Overhead shot of flooded streets in LaPlace, La., after Hurricane Ida
Environmental stressors such as hurricanes, wildfires, floods and heat waves can cause trauma.
(AP Photo/Steve Helber)

Many young people feel helpless and betrayed and are angry with adults for not preventing the climate crisis. They can and should be empowered to participate in adaptation and response planning. Effective education about climate change is of central importance. It can help children cope and lay the foundation for a new generation of engaged citizens and effective leadership.

Around 85 percent of the world’s children live in developing countries, which are the most vulnerable to climate change, although they cause it the least. Swift and effective action to reduce this burden is therefore a matter of great international and intergenerational justice.

No time to waste

Healthy psychological development underpins society’s future social, economic and human capital, but is being undermined by unabated climate change.

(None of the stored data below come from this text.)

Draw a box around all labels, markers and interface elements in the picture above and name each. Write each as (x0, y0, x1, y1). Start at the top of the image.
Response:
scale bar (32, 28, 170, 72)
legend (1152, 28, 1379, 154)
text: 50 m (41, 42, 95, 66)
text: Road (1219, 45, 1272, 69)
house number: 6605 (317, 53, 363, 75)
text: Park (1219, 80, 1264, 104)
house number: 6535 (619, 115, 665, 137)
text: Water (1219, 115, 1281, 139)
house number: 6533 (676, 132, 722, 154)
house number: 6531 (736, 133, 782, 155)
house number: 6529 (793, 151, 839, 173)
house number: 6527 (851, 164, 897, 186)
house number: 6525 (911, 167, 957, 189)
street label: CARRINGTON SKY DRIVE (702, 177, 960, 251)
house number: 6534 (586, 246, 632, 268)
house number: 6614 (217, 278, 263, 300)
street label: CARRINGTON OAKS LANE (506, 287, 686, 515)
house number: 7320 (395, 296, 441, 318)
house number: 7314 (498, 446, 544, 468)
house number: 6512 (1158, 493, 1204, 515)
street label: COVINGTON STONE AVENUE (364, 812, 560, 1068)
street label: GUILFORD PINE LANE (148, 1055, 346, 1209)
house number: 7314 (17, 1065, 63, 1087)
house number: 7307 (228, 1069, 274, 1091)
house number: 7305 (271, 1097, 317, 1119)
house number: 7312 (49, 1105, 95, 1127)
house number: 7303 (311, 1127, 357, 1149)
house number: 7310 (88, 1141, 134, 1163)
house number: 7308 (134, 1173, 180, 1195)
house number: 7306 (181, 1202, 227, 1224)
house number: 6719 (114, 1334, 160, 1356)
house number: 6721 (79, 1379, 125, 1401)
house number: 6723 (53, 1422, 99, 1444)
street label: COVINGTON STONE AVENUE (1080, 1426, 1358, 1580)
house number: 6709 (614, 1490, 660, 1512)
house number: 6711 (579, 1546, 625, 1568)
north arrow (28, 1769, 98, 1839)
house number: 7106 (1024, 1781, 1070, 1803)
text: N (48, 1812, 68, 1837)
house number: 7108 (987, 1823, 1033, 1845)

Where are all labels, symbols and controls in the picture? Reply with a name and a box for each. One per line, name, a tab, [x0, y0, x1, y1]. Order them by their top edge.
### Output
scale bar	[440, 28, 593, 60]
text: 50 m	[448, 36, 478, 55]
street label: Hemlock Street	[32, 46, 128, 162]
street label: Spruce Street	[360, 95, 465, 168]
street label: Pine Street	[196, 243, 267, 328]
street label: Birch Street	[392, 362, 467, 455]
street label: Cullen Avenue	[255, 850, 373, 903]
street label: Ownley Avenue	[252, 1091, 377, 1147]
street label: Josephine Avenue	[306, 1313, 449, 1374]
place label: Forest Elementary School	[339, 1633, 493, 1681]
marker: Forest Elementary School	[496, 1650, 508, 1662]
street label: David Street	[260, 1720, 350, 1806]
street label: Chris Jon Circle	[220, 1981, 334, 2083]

Damage begins before birth and cascades through development, with each unresolved challenge setting traps for the next.

Acting quickly and effectively to reduce these risks is an urgent practical and moral imperative and a critical investment in the health and well-being of present and future generations of children around the world. There’s no time to lose.

Fast facts on mental health

  • Mental disorders affect more than a billion people worldwide each year.
  • They are a major contributor to the global burden of disease and rank first in terms of years lived with disability.
  • In high-income countries, one in four people will experience a mental health problem each year.
  • People exposed to extreme weather events like hurricanes and wildfires are at increased risk for PTSD, anxiety, depression and suicide.
  • 15-60 percent of children and adolescents exposed to such events suffer from PTSD, anxiety and depression.
  • Most children with mental health problems, including those living in high-income countries, do not receive treatment.